── Passage ──

The B9081 takes you from Mid Yell to join the A968 at the head of the voe. Heading north on the A968 through Camb the route makes a long climb up Basta Hill. From the top of Basta Hill there are great views over Basta Voe, Burra Ness and beyond to Fetlar and Unst. There is now a long downhill past Colvister to the bridge at the head of Basta Voe followed by a climb up again to Sellafirth with views south-east towards Hascosay. The road dips down through Sellafirth and up again as it swings north-east towards Gutcher.

At Gutcher join the ferry for Hamars Ness on Fetlar. There are two ferries operating at Gutcher, so please check with the ferry crew that you are boarding the correct service. The crossing takes 25 minutes. Throughout the summer months the moorland, hills and fertile soils of Fetlar are brought to life with the beautiful sights and sounds of the highest densities of breeding wading birds in Shetland. Good numbers of golden plover, dunlin, redshank, lapwing, curlew, snipe, oystercatcher, ringed plover and more notably whimbrel, can be seen.

From the ferry terminal take the single-track road south to join the B9088 at Brough Lodge. Brough Lodge was built around 1820 for the Nicolson family. The house is not currently accessible to the public; however a restoration project seeks to bring the building back to life. Close to the house, sitting prominently on the site of an Iron Age broch, is a rare Shetland example of a Georgian folly. This tower, built for Sir Arthur Nicolson, was used at one time as an astronomical observatory.

───

> [Task item A]: Turn the paragraph of the route description that begins "From the ferry terminal" into a short bulleted list that keeps its main facts.
> [Task item B]: According to the route description, how long is the ferry crossing from Gutcher?
The lines play no part in this work.

── Dataset records ──

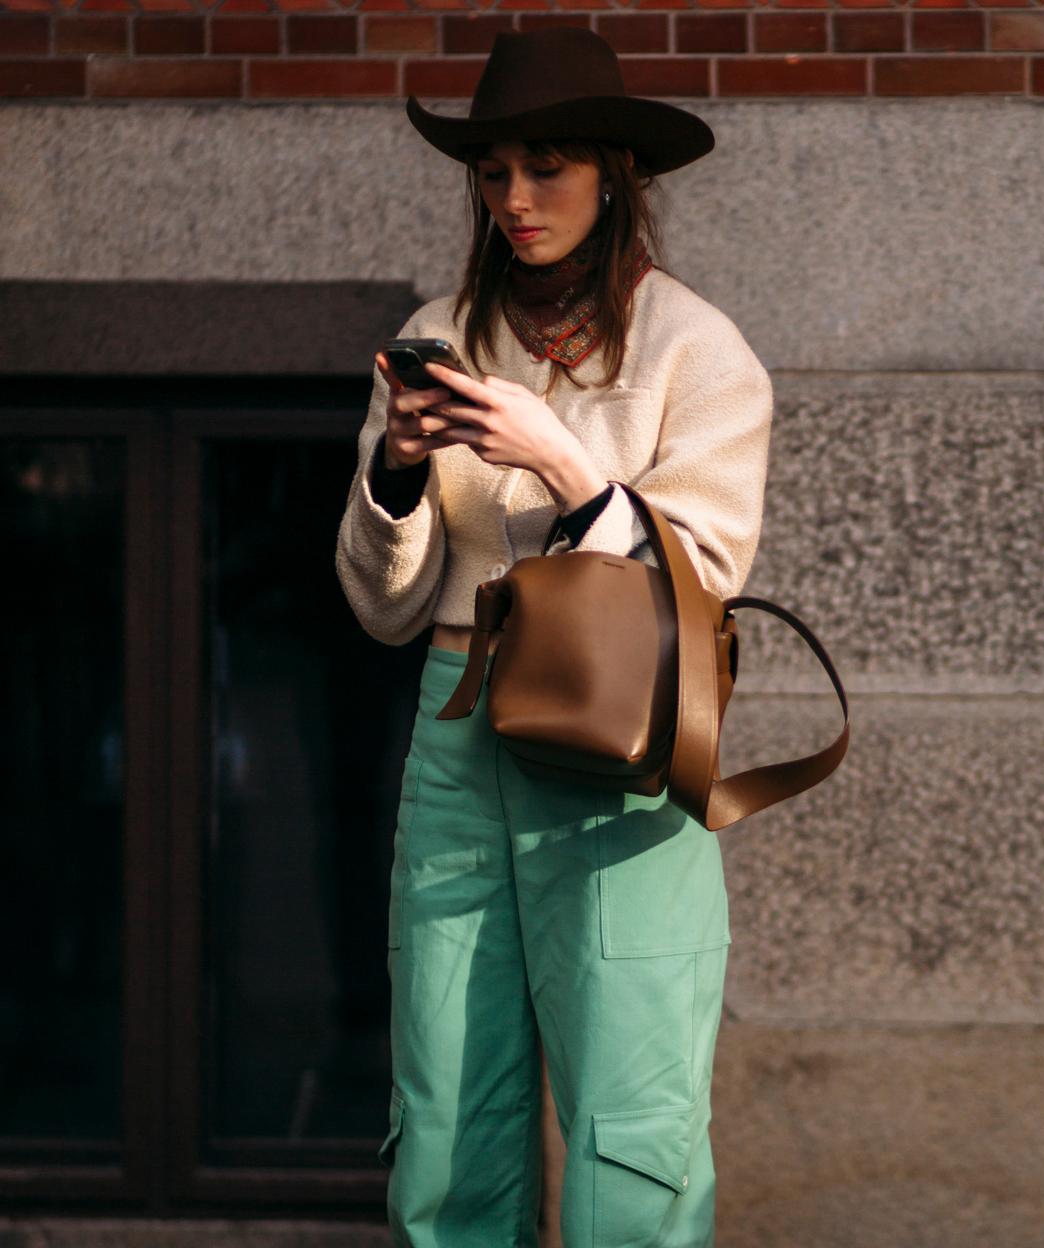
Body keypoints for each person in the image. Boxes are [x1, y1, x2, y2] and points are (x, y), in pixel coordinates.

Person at [334, 26, 772, 1248]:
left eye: (551, 169)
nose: (516, 202)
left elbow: (705, 579)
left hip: (618, 745)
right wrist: (401, 468)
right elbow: (381, 606)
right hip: (455, 719)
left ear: (617, 175)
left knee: (633, 1118)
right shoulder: (441, 329)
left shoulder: (700, 352)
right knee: (445, 1116)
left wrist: (563, 461)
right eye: (495, 173)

───

> [Answer area A]:
- Take the single-track road south from the ferry terminal to meet the B9088 at Brough Lodge.
- Brough Lodge was built around 1820 for the Nicolson family.
- The house is not open to the public, but a restoration project aims to bring it back to life.
- Nearby, on the site of an Iron Age broch, stands a Georgian folly, a rare example in Shetland.
- The tower was built for Sir Arthur Nicolson and was once used as an astronomical observatory.

> [Answer area B]: 25 minutes.